BUENOS AIRES, November 30 (RIA Novosti) - Ousted Honduran leader Manuel Zelaya has called on the Honduran people to say "no" to the "dictatorship" by boycotting the elections being held in the country.

"The people will tell "no" to the dictatorship," Zelaya told the TeleSur channel on Sunday, adding "I am sure that more than a half of the voters will not come to polling stations."

The ousted Honduran president described the election as "farce and fraud."

"Hundreds of candidates refused to take part in this election, such authoritative organizations as the United Nations and the Organization of American States have not send their observers [to monitor the election]," he said, adding "Hondurans will not support it [the fraud]."

Some 2.8 million Hondurans of the 4.6 million eligible for voting are expected to take part in Sunday's polls. Turnout was light early on Sunday at some polling stations in poor regions, but voters lined up in middle-class areas.

Zelaya supporters have openly vowed to disrupt the vote because the leading candidates, Porfirio Lobo and Elvin Santos, belong to the two main parties that voted overwhelmingly in Congress to support Zelaya's ouster.

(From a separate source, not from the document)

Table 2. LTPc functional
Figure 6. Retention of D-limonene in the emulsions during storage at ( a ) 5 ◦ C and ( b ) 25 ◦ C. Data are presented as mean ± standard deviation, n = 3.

The de facto government maintains that the elections are the only way to overcome the political crisis. Neither the deposed president, Manuel Zelaya, nor the interim leader, Roberto Micheletti, take part.

Some 3,000 Honduran and over 300 international observers are monitoring the polls.

Along with the president, the voters also choose three vice presidents, 128 lawmakers and 298 mayors.

Zelaya also told TeleSur the National Congress is not competent to consider his reinstatement.

"The Congress, which supported the coup, has no authority [to take a decision] concerning my reinstatement. All the more after holding the election. Under such conditions, I will not accept it [the reinstatement]. Dignity is not for sale," Zelaya said.

The Congress is expected to consider the issue during its plenary session scheduled for December 2.

Zelaya was bundled out of Honduras on June 28 by the military, acting on instructions from the Supreme Court and parliament, over efforts to seek an unconstitutional second presidential term.

He was flown to Costa Rica, and his place was taken by Micheletti, the parliamentary speaker.

The ousted president secretly returned to the country on September 21 and took refuge in the Brazilian Embassy.